Mahorou Kanazoe
23 Juillet 2008
analyse
Depuis lundi dernier, aucun coup de feu ne doit plus être échangé entre l'armée malienne et les rebelles touaregs de l'Alliance démocratique pour le changement. Sous les auspices de l'Algérie, le gouvernement et l'ADC sont parvenus à un accord portant essentiellement sur un cessez-le-feu.
Les autres aspects de la crise, notamment le sort des prisonniers retenus de part et d'autre et celui des réfugiés, font l'objet d'un accord. Le fait d'avoir obtenu l'arrêt des hostilités est déjà une victoire pour la paix. Depuis plusieurs mois, le Nord Mali était devenu un théâtre de guerre avec son cortège de malheurs. Mais surtout, ce conflit larvé donnait au Mali l'image fâcheuse d'un pays instable et peu sûr. Le comble de l'injure, pour un combattant de la paix comme Amadou Toumani Touré.
Le président tenait donc coûte que coûte à une issue honorable et rapide dans le bras de fer avec la rébellion dirigée par Ibrahim Ag Bahanga. C'est pourquoi il n'a ménagé aucun effort pour arriver à ses fins. Le chemin fut certes tortueux et semé d'embûches avec l'intrusion ratée de la Libye dans la médiation, les tentatives de connexion entre Touaregs maliens et nigériens, les nombreuses escarmouches entre les belligérants et l'avénement sans doute éphémère d'un nouveau groupuscule rebelle. Tout en privilégiant le dialogue comme axe principal de son approche dans la résolution du conflit, le président Toumani n'a toutefois pas transigé sur l'intégrité territoriale du Mali. De même, il a renforcé la présence militaire dans le Nord, comme pour dire que le dialogue n'excluait pas la fermeté.
A cette lutte contre l'insécurité, le Mali a associé son puissant voisin algérien pour des patrouilles mixtes le long de leur frontière commune. Enfin, dans le registre de la démonstration de force, il ne faut pas occulter la présence discrète mais vigilante des Etats-Unis aux côtés du Mali dans leur stratégie de lutte contre le terrorisme. Cette pression militaire a sans doute son effet sur les rebelles qui ne bénéficient plus d'une grande sympathie auprès de l'opinion. Les soulèvements récurrents, pour un oui ou non, ont fini par désintéresser les Maliens d'abord, puis les Africains et, de plus en plus, les Occidentaux, de la lutte des Touaregs. Revendiquer dans le cadre des institutions de la république, oui, car force doit rester au droit.

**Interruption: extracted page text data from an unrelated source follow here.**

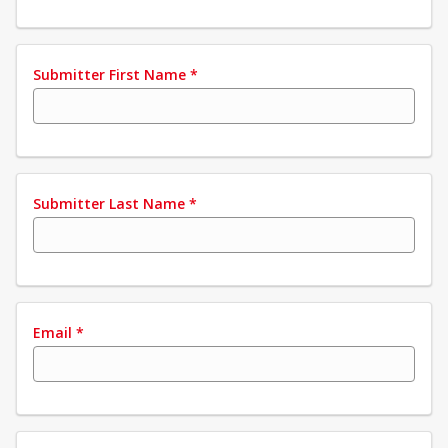
Submitter First Name
*
Submitter Last Name
*
Email
*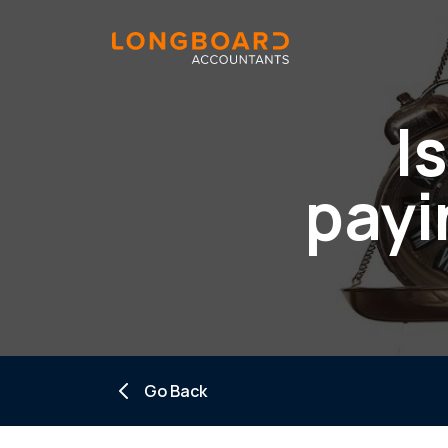
I
payi
Go Back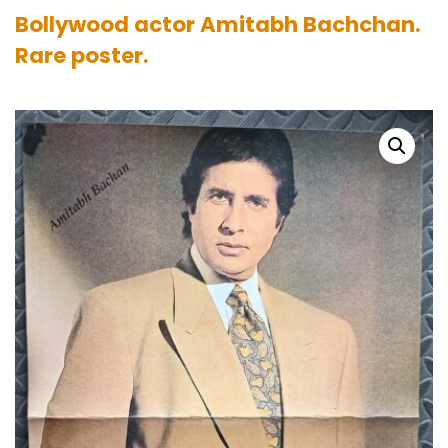
Bollywood actor Amitabh Bachchan.
Rare poster.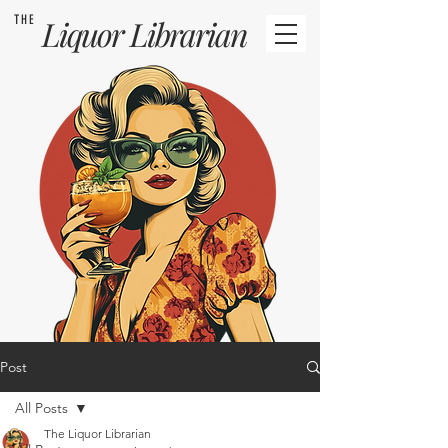
THE
Liquor
Librarian
Post
All Posts
The Liquor Librarian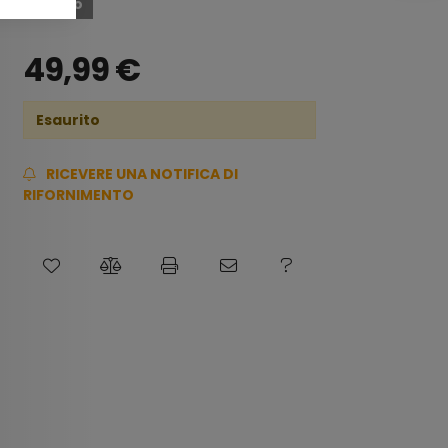
Esaurito
49,99
€
Esaurito
RICEVERE UNA NOTIFICA DI
RIFORNIMENTO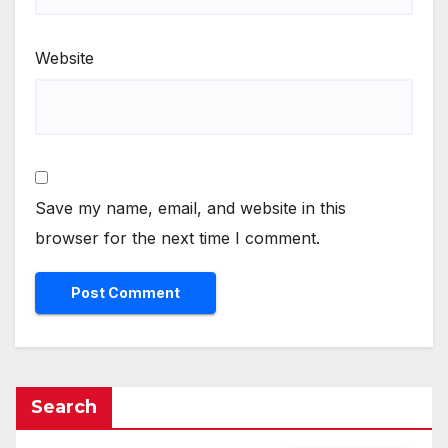
Website
Save my name, email, and website in this
browser for the next time I comment.
Search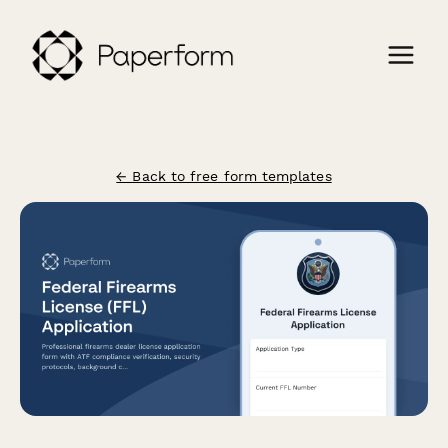
← Back to free form templates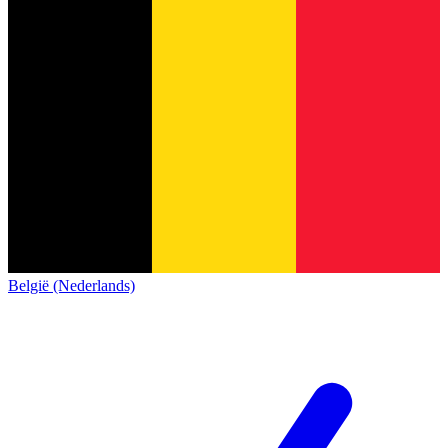
België (Nederlands)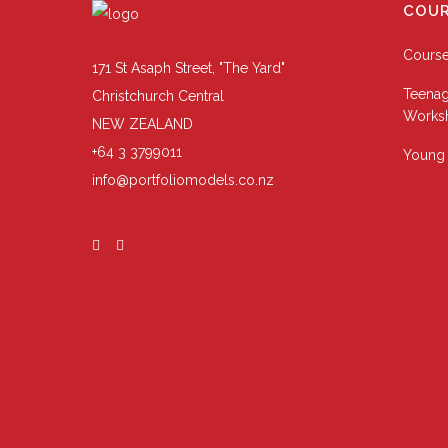
COUR
Cours
171 St Asaph Street, "The Yard"
Teenag
Christchurch Central
Works
NEW ZEALAND
+64 3 3799011
Young 
info@portfoliomodels.co.nz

Mais la rébellion armée, aussi justifiée soit-elle, ne peut plus être une voie de recours acceptable dans un pays aux vertus démocratiques reconnues. Avec le recours à la médiation algérienne, les conditions étaient réunies pour un gentleman's agreement. Le pays de Abdel Aziz Bouteflika est à l'origine du premier accord de 2006 entre les autorités maliennes et les rebelles.
L'Algérie présente toutes les garanties d'un médiateur crédible dans la crise. Il n' y avait donc pas de raison de la contourner. Il reste à espérer qu'enfin, cet accord sera le bon, parce que chacun des signataires aura tenu parole.